▸ Task objective
Return the data below in full and exactly, except that the pictures are dropped.

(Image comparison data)
+++++
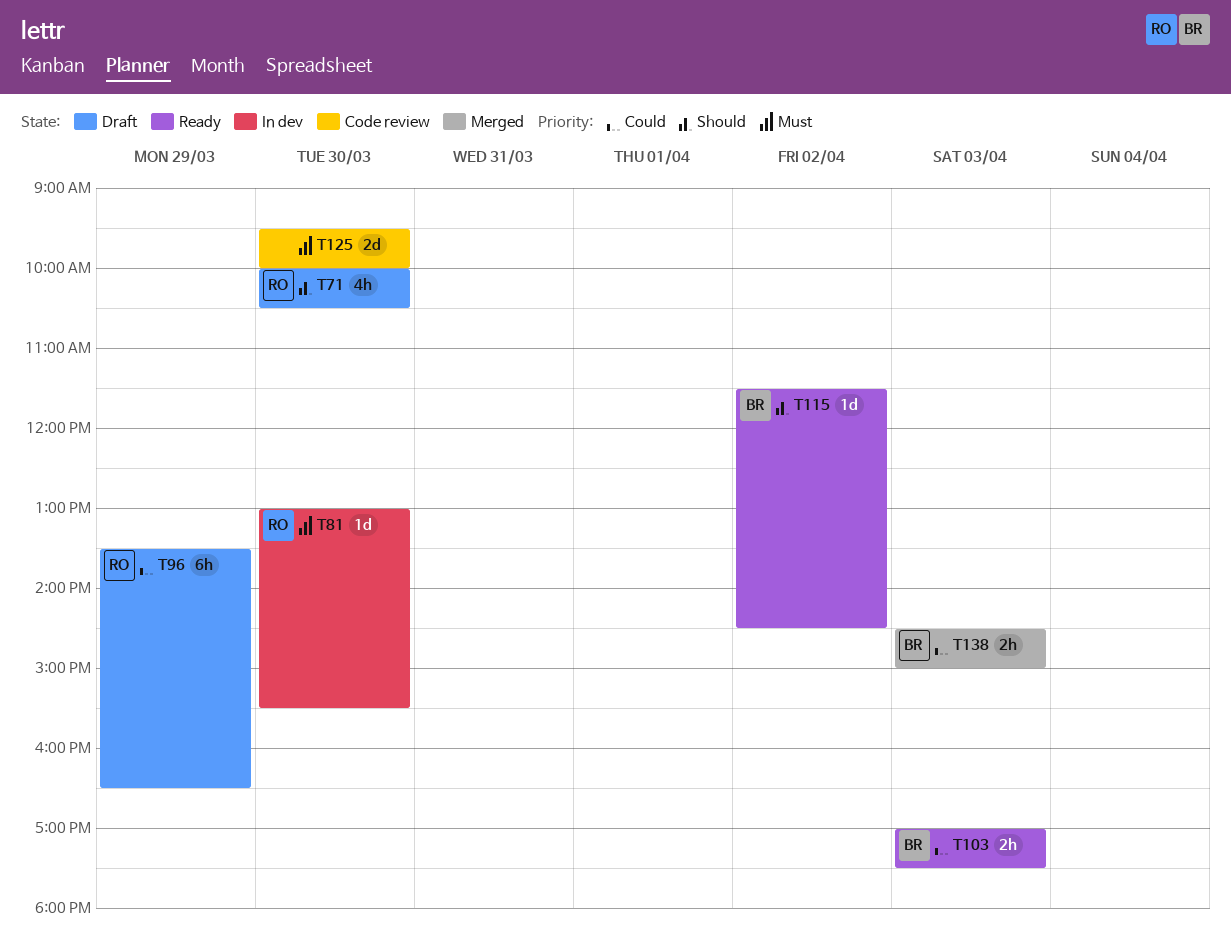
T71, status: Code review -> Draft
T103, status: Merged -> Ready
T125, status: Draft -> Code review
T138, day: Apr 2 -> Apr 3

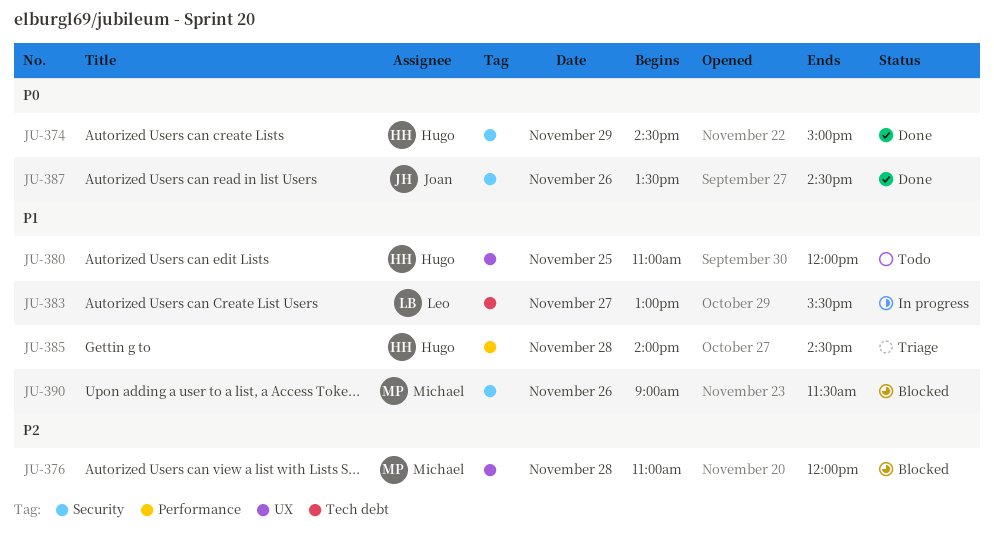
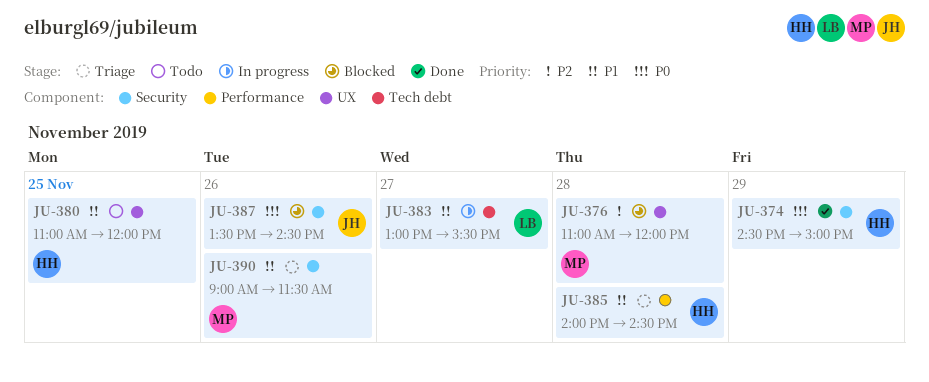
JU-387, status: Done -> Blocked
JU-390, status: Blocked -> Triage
+++++
▸ Final answer
T71, status: Code review -> Draft
T103, status: Merged -> Ready
T125, status: Draft -> Code review
T138, day: Apr 2 -> Apr 3

JU-387, status: Done -> Blocked
JU-390, status: Blocked -> Triage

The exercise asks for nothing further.